Operationally, Storm was a big win as well. Storm will restart a producer or consumer elsewhere if its host machine dies. Adding additional processing power to the application is as easy as changing a configuration setting that controls how many servers the topology runs on.
Storm has downsides as well. There isn’t any visibility into the internal queues between the producers and consumers, and no way to see how many items are pending. There is no out-of-the-box way to deploy a topology with zero downtime. Storm passes around tuples, which are lists of objects. Our tuples consist of one object, a “ScheduledMessage” POJO. So to interact with that object, we have to cast it. This is annoying at best and, more likely, a bit dangerous. These problems, and others, could have been mitigated with a more extensive, more perfect architecture.
Our job as engineers is not to write perfect systems. Our job is to build things, to create value for the people who use our software. Our customers do not care about the architecture of distributed locks. While complexity, and architecting around complexity, is an undeniable aspect of engineering, it is our job—nay, our responsibility—to keep things as simple as they can functionally be. Storm wasn’t a perfect fit, and we had to compromise on things. But building it this way let us step away from the architectural rabbit holes and focus on the business logic.

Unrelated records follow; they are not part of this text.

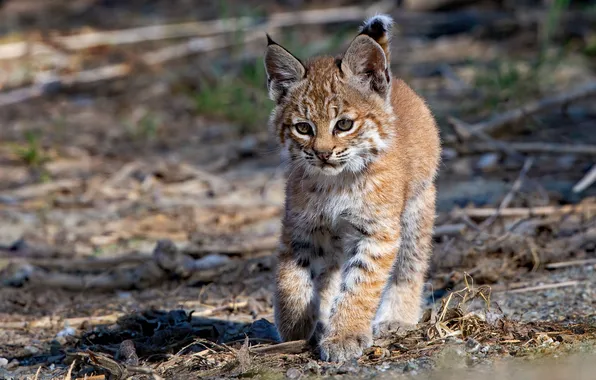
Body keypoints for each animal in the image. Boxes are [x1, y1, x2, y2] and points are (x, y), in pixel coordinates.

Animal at [264, 13, 440, 360]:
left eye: (344, 125)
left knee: (410, 265)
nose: (322, 153)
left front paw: (344, 335)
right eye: (303, 128)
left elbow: (360, 286)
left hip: (417, 206)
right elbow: (290, 277)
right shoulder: (300, 227)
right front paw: (295, 324)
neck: (337, 182)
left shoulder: (377, 233)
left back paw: (398, 317)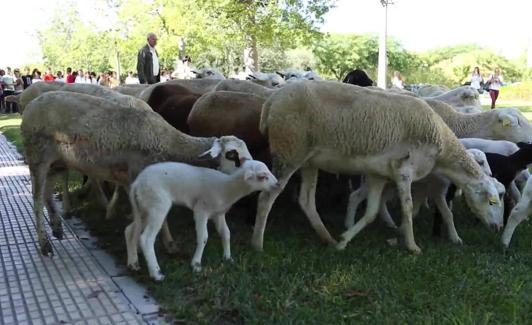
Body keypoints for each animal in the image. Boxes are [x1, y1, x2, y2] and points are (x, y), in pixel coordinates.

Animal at [124, 158, 278, 280]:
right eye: (263, 176)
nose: (277, 185)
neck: (227, 188)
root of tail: (136, 184)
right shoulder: (201, 210)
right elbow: (203, 237)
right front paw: (196, 264)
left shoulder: (218, 214)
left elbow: (226, 233)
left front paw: (228, 258)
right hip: (157, 204)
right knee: (146, 238)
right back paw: (156, 274)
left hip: (144, 208)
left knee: (130, 231)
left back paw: (133, 263)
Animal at [252, 79, 502, 252]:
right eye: (491, 201)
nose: (498, 228)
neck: (442, 146)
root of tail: (271, 101)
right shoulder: (404, 170)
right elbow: (407, 208)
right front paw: (412, 246)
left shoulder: (378, 174)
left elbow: (372, 211)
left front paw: (343, 241)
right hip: (289, 150)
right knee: (266, 197)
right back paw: (258, 244)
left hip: (308, 160)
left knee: (306, 200)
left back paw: (327, 238)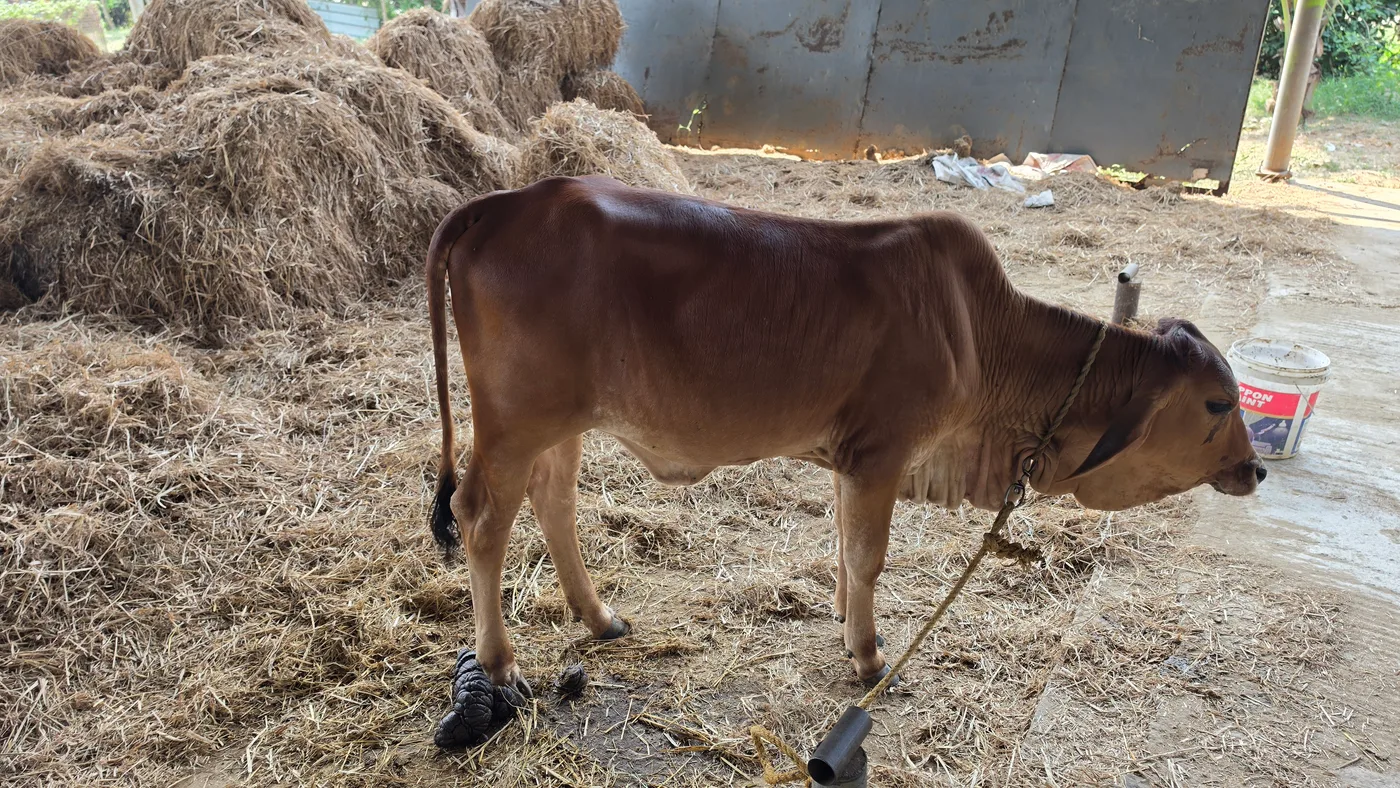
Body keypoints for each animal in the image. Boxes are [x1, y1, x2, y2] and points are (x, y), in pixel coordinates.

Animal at [425, 175, 1263, 696]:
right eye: (1218, 402)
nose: (1255, 471)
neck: (979, 332)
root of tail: (506, 202)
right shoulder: (882, 453)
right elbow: (868, 555)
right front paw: (867, 655)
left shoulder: (850, 456)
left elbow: (841, 541)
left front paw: (839, 614)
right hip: (513, 423)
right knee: (481, 521)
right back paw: (498, 663)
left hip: (561, 425)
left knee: (554, 504)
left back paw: (599, 618)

In one sense, we moved from using one tool in a way it wasn’t intended to using a different tool in a way that wasn’t intended. But there is no such thing as perfect architecture. There is only better architecture. And the Storm based implementation beats the “delayed-message” implementation on each of the three problems called out above.
An important dependency to things simple is monitoring. We recognize up front that we aren’t going to catch every corner case that could throw a wrench in things, so we set up alerts to go off if something unexpected happens. Then we fix it.
It is far easier to fix problems in a simple system than it is to create a complicated system that doesn’t have problems.